Page segmentation data
____

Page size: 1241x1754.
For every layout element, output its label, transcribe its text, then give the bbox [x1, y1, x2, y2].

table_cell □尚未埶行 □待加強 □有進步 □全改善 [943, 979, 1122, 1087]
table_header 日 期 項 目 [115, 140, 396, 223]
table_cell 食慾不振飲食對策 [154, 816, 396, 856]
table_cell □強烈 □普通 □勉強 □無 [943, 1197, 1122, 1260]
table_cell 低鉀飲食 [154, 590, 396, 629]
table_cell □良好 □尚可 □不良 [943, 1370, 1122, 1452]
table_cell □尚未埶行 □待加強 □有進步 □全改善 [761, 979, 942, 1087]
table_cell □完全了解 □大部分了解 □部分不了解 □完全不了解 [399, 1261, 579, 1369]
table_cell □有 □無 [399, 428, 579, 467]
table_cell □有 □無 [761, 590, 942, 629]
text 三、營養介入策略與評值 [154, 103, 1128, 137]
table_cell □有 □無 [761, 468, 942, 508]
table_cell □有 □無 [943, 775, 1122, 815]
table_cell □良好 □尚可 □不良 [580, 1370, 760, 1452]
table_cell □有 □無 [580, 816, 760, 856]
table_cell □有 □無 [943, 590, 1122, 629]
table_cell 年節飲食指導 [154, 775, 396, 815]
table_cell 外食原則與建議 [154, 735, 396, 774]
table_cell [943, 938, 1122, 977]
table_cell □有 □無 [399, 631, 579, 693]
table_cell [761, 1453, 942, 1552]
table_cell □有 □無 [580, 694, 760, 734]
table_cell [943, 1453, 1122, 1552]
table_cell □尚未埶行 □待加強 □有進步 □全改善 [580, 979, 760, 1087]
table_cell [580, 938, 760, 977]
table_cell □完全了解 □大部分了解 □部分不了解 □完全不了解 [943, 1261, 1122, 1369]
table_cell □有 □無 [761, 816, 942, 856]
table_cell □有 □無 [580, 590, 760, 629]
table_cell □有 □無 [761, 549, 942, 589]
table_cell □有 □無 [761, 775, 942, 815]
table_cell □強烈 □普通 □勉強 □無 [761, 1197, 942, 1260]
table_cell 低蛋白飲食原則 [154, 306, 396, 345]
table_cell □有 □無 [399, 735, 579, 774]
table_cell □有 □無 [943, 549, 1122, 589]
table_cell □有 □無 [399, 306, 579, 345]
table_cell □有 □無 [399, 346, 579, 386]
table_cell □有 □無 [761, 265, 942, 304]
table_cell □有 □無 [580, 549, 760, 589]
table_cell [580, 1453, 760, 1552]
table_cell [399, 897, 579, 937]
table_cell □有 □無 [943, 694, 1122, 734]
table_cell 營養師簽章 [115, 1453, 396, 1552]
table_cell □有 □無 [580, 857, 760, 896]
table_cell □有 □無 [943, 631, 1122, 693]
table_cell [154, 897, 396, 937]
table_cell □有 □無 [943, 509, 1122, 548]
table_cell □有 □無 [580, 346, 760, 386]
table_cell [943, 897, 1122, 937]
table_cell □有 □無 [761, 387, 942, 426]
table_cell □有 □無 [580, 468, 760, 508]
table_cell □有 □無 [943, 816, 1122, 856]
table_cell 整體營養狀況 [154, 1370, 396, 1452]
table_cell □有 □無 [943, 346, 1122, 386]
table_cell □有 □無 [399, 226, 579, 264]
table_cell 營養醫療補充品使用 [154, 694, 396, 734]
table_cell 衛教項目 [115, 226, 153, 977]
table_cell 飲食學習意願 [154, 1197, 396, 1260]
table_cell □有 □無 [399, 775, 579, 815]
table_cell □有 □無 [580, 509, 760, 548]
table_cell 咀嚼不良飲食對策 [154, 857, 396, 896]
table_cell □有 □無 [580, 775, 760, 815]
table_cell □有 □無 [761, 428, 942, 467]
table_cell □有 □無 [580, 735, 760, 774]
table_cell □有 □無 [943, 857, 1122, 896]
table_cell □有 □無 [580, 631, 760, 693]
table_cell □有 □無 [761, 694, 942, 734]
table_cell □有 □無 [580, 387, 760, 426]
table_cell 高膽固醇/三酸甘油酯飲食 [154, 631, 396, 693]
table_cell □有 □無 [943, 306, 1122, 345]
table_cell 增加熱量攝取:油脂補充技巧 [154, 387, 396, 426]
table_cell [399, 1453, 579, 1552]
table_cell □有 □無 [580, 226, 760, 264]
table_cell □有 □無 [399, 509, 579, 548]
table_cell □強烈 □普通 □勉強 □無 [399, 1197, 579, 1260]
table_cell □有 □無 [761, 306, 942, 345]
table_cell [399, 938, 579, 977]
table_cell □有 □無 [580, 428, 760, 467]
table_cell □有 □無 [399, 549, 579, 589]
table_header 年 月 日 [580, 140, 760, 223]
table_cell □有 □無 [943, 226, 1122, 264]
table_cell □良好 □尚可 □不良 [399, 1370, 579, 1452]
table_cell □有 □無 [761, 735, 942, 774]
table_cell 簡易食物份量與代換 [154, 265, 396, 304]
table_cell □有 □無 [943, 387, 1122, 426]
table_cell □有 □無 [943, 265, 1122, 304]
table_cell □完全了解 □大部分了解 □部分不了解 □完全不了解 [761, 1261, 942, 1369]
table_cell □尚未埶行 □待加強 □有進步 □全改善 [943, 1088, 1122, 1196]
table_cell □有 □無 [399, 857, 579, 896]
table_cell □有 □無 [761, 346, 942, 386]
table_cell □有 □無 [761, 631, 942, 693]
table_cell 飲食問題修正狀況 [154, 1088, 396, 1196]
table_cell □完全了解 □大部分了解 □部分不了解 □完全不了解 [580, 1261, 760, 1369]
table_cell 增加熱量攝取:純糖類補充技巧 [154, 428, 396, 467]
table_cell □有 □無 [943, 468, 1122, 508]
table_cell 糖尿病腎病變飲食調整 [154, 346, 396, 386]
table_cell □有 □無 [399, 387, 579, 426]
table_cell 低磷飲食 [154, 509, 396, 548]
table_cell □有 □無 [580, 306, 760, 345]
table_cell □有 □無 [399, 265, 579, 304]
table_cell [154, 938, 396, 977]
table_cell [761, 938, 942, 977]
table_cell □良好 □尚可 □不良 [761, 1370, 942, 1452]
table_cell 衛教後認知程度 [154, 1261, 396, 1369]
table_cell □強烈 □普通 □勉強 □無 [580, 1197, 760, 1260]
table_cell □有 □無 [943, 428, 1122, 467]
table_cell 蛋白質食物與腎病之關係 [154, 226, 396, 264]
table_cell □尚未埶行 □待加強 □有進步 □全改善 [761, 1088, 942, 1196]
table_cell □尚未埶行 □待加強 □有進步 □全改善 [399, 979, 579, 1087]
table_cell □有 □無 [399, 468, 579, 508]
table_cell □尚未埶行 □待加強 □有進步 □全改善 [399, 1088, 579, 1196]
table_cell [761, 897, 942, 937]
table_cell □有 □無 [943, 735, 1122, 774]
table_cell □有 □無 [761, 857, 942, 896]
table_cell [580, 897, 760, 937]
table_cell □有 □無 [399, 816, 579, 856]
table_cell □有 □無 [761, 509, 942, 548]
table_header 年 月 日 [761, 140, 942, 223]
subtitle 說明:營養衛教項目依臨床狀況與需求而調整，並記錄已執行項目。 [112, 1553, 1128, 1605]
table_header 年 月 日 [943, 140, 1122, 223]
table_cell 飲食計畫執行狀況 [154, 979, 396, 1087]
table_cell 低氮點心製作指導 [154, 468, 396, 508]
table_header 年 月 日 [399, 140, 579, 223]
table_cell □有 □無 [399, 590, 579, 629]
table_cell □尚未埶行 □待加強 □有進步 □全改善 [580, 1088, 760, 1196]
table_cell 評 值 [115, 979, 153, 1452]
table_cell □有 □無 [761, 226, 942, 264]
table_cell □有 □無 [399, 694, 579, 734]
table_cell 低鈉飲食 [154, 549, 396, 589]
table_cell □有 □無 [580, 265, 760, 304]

____

(Exercise objective)
What is needed is every line from the data above that includes the string "大部分了解", copied out.

(Reply)
table_cell □完全了解 □大部分了解 □部分不了解 □完全不了解 [399, 1261, 579, 1369]
table_cell □完全了解 □大部分了解 □部分不了解 □完全不了解 [943, 1261, 1122, 1369]
table_cell □完全了解 □大部分了解 □部分不了解 □完全不了解 [761, 1261, 942, 1369]
table_cell □完全了解 □大部分了解 □部分不了解 □完全不了解 [580, 1261, 760, 1369]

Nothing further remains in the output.